I asked my girls what they were learning in home economics. The 5th grade girl politely answered that she had learned how to tie a knot at the end of the thread. Hmmm. A whole lesson learning to tie a knot? Another lesson was devoted to learning to sew on a button. Well, that seems practical. Among other lessons during the year I guess the students are given a piece of fabric and they are taught how to do a running stitch, a backstitch and another stitch that I'd never heard of and I've done a lot of sewing! My 6th grade girl said that she had made the required bag.

I can't say that any of that sounds fun. To me sewing is FUN (well, not when I'm ripping out seams). I mean that's why I do it! I have a great time! I like the challenge of seeing if I can do it. As a child I remember doing numerous embroidery projects (maybe my mother gave me a 30 second lesson on how to do a backstitch) and I know I spent a lot more time doing than I did learning.

As my girls were leaving I mentioned that if they wanted to do any other sewing someday I'd be happy to show them how to do other things... but maybe they weren't that interested in sewing (hey, I know some people are more sports minded, music minded, etc.)

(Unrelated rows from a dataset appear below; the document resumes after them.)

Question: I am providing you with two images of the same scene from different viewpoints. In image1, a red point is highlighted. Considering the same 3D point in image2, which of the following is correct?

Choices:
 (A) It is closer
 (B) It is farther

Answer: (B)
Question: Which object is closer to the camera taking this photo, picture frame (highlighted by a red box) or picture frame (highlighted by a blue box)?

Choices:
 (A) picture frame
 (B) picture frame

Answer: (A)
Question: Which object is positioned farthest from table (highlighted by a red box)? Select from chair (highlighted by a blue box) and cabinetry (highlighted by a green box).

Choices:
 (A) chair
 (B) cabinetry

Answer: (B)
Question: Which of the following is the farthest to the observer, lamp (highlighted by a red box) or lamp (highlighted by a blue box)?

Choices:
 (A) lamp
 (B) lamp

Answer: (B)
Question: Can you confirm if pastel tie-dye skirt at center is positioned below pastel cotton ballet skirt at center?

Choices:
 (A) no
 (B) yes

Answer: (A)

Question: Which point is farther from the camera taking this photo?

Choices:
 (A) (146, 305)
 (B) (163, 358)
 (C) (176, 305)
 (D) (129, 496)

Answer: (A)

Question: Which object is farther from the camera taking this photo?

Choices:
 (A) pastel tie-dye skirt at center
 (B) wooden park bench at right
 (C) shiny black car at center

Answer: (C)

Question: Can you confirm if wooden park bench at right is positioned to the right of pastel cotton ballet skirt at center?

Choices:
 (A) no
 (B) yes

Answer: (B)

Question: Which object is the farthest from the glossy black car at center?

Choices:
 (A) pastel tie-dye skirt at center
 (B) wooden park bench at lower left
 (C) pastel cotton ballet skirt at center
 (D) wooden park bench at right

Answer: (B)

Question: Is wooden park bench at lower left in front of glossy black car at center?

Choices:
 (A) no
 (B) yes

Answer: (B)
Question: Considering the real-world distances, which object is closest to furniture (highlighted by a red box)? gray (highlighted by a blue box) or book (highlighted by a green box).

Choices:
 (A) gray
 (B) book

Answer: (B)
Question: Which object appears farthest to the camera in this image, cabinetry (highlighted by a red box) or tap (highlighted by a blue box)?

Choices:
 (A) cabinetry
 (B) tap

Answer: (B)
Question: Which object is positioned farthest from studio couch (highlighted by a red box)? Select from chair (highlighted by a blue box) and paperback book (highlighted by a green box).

One girl quietly said "Tanoshikatta." which means "It was fun."

What do you think? If I'm waiting for anyone to spin with delight I'll be waiting forever, but maybe in their own way my two girls had a good time. I doubt if either one is ever going to remind me of my offer to sew with them so I'll just have to offer again when I'm in the mood and have some extra time. How I would like to instill in these two sweeties a love for needlework!
(Dare I say it... Probably would give them more satisfaction later in life than being able to speak English!)


Bobbie Bentneedle said...

Maybe they will surprise you. The smile on their lips does seemed a bit forced - but they do seem to be smiling with their eyes, which (in my experience) is harder to "fake"! Good job.
Bobbie in Texas

Quilt Pixie said...

Sounds like teaching these two would be very difficult -- part of what makes teaching work for me is the interplay between students and myself... Perhaps a choice between sewing or another activity would at least let you know that they prefered one activity over the other...

Julie said...

They are such precious little girls! I agree wiht giving them a choice of activities to see which they prefer. Great idea!

Amanda said...

Can you imagine a classful like that? In my stressed moments that would have seemed ideal, but it wouldn't have been much fun really. It must be quite difficult to teach children when you don't get any reactions or feedback.

anne bebbington said...

As reserved as they are they do seem a little pleased with the fruits of their labours - maybe you did flick a little switch for the future but I have to say it sounds jolly hard work to me!

artfilstitch said...

One never knows just what influence they have left on children until later in the childs life. They will undoubtly remember you in a positive way...the harder the battle, the sweeter the victory. Your seeds are not sewn in vain!

Shelina said...

I'm sure the girls will think of you every time they use their pillow cases, and will be proud of their accomplishments at actually have made something. I do understand your frustration though at not knowing whether they enjoyed themselves. I think you should take the "tanoshikatta" at face value. They obviously had fun and had to tell you, so that you wouldn't take sewing away from them!

meggie said...

It seems sad that the two lovely girls are so solemn. Do they have any siblings, or are they 'only' children? Are their parents 'older' parents?
I like to think you introduced them to something fun to do.